De selectie en begeleiding van piloten.
     

    Vliegen is voornamelijk een zaak van hersenen, beïnvloed door iedere verandering in de hersenfunctie. Geschiktheid voor vliegen hangt niet alleen af van alle genoemde factoren – van opleiding tot gezondheid – maar ook van de reserves van een vlieger. Een ketting is zo sterk als zijn zwakste schakel, en in een half geautomatiseerd systeem van vliegtuigbesturing is de mens over het algemeen de zwakste schakel. Om veiligheidsredenen moeten piloten daarom geselecteerd worden op een gevarieerd aantal vaardigheden en hun reservevermogens onder inspannende omstandigheden. Zelfs een klein vliegtuig heeft iets van 80 bedieningsorganen terwijl de cockpit van een groot straalvliegtuig meer dan 2000 instrumenten, hefbomen, knoppen, waarschuwingslampjes, veiligheidsapparatuur en andere mechanisme bevat. De piloot van een vliegtuig moet in de driedimensionale ruimte werken zonder vastgelegde route( zoals de automobilist heeft) bij hoge snelheid en blootgesteld aan vele gevaren die speciaal bij het vliegen horen. Een automobilist kan het effect van geestelijke of lichamelijke tekortkomingen opheffen door extra voorzichtig te zijn, maar dat is bij vliegen niet mogelijk. Zelfs als zijn toestel zo nu en dan automatisch bestuurd wordt moet een piloot zijn werk geestelijk en lichamelijk zonder onderbreking van start tot landing aankunnen. 
     

    a. Intelligentie, betrouwbaarheid en evenwicht. 
     

      Het vermogen om de regels en handleidingen van het vliegen meester te worden, om ze ondanks hun ingewikkeldheid ten allen tijde toe te passen en toch waakzaam te blijven, vereist intelligentie, betrouwbaarheid en evenwicht. Bij de karaktertrekken die men in een piloot nodig heeft zijn een grote mate van bewustzijn en het vermogen een situatie snel te overzien en juist te reageren, met daarbij een hoge mate van zelfbeheersing. Zwakheden als onopmerkzaamheid, onbetrouwbaarheid, misplaatste onverstoorbaarheid, aanmatiging en onverantwoordelijkheid kunnen tijdens het vliegen een gevaar vormen, evenals een lage weerstandsgrens tegen paniek. Mensen met degelijke karaktertrekken en de zogenaamde langzame reageerders zijn niet op hun plaats achter de bedieningsknoppen van een vliegtuig. Neurologisch en psychologisch onderzoek gericht op deze selectie moet een deel vormen van de vliegopleiding. Zelf betrouwbare jonge mensen zijn soms waaghalzen; overschatting van de eigen mogelijkheden is helemaal niet zeldzaam bij onervaren vliegers.
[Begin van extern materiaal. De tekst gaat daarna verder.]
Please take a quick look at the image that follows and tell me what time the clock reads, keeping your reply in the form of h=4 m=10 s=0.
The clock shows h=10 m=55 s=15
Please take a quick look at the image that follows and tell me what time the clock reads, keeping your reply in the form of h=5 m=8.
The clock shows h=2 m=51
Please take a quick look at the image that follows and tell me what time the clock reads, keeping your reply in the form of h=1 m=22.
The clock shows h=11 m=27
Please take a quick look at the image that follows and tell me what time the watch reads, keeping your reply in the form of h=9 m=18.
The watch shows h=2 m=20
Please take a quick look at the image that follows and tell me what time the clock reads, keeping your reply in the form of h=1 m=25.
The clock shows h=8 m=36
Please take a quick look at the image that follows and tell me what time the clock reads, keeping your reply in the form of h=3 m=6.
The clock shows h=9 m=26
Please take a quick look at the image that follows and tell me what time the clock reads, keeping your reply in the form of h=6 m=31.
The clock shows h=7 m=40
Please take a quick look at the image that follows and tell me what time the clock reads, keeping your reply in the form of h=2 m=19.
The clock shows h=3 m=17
Een anders zorgvuldige piloot kan ten gevolge van seksuele of andere moeilijkheden volkomen uit zijn evenwicht raken. Veel ongelukken die aan de weersomstandigheden worden toegeschreven, zijn te wijten aan piloten die risico genomen hebben. De eerste selectie van piloten is niet voldoende om al dergelijke “gedrag” ongelukken te voorkomen. 
       
       
    b. Conditie 
     
      Lichamelijke gezondheid en geestelijk vermogen hangen sterk af van de juiste afwisseling van werk, recreatie en rust. Overmatige lichamelijke en geestelijke spanning, slaapgebrek, drinken en gebruik van geneesmiddelen en dergelijke kunnen allemaal de geestelijke veerkracht en concentratie schaden. De doelmatigheid van een vlieger en zijn vermogen spanningen op te vangen zijn ook afhankelijk van de juiste voeding. Er moet wat vaker wat minder gegeten worden. Voedingsstoffen die gasvorming verhogen moeten voor een vlucht vermeden worden, omdat de hoogte het ongemak nog kan vermeerderen en daardoor de concentratie schaden. Het is ook gevaarlijk met een lege maag te vliegen aangezien de combinatie van honger en spanning de bloedsuikerspiegel kan doen dalen. Een overvolle maag kan ongemakkelijk zijn, het incasseringsvermogen verminderen en op het middenrif drukken waardoor het hart en de bloedsomloop worden beïnvloed. De efficiëntie van een vlieger kan ook sterk verminderen door overgewicht. Een redelijke hoeveelheid lichamelijke oefening verbetert de prestatie van een piloot, vooral ook omdat zijn werk voornamelijk zittend verricht wordt. Maar hoe waardevol sport ook is, er is toch een waarschuwing nodig tegen te grote inspanning voor een vlucht. Boksen is geen geschikte ontspanning voor vliegers, omdat slagen op het hoofd de hersenwerking kunnen benadelen. Duiken vlak voor een vlucht kan ook gevaarlijk zijn en is onderworpen aan  
      strikte regels. 
       
       
    c. Medisch onderzoek. 
     
      Al het vliegend personeel moet speciale keuringen ondergaan met regelmatige controle volgens strikte maatstaven. Deze liggen op verschillende niveaus naar gelang de taak die verricht moet worden en het soort vliegtuig – zweefvliegtuigen, propellertoestel, straalvliegtuig. Weinig mensen worden zo degelijk en vaak onderzocht als piloten. Bij de luchtvaart maatschapijen worden ze iedere zes maanden opnieuw gekeurd, terwijl legerpiloten onder voortdurende controle staan. Over  het algemeen zijn de normen bij privé-piloten minder streng. Hoe vaak er ook gekeurd wordt, de kans bestaat altijd dat een piloot tussen twee  onderzoeken  ziek of ongeschikt wordt tot vliegen. Van bemanningsleden van een vliegtuig wordt natuurlijk geëist dat ze een dokter raadplegen als ze zelf een teken van moeilijkheden ontdekken. Ongelukkigerwijs wordt deze aanwijzing niet altijd opgevolgd, in het bijzonder niet in de privé-sector. Daarin ligt een duidelijke bedreiging van de veiligheid.
     
     
     
    [Terug] [Inleiding] [ Luchtvaarttechnologie ] [ Selectie en begeleiding ]  
    [ Oorzaak ]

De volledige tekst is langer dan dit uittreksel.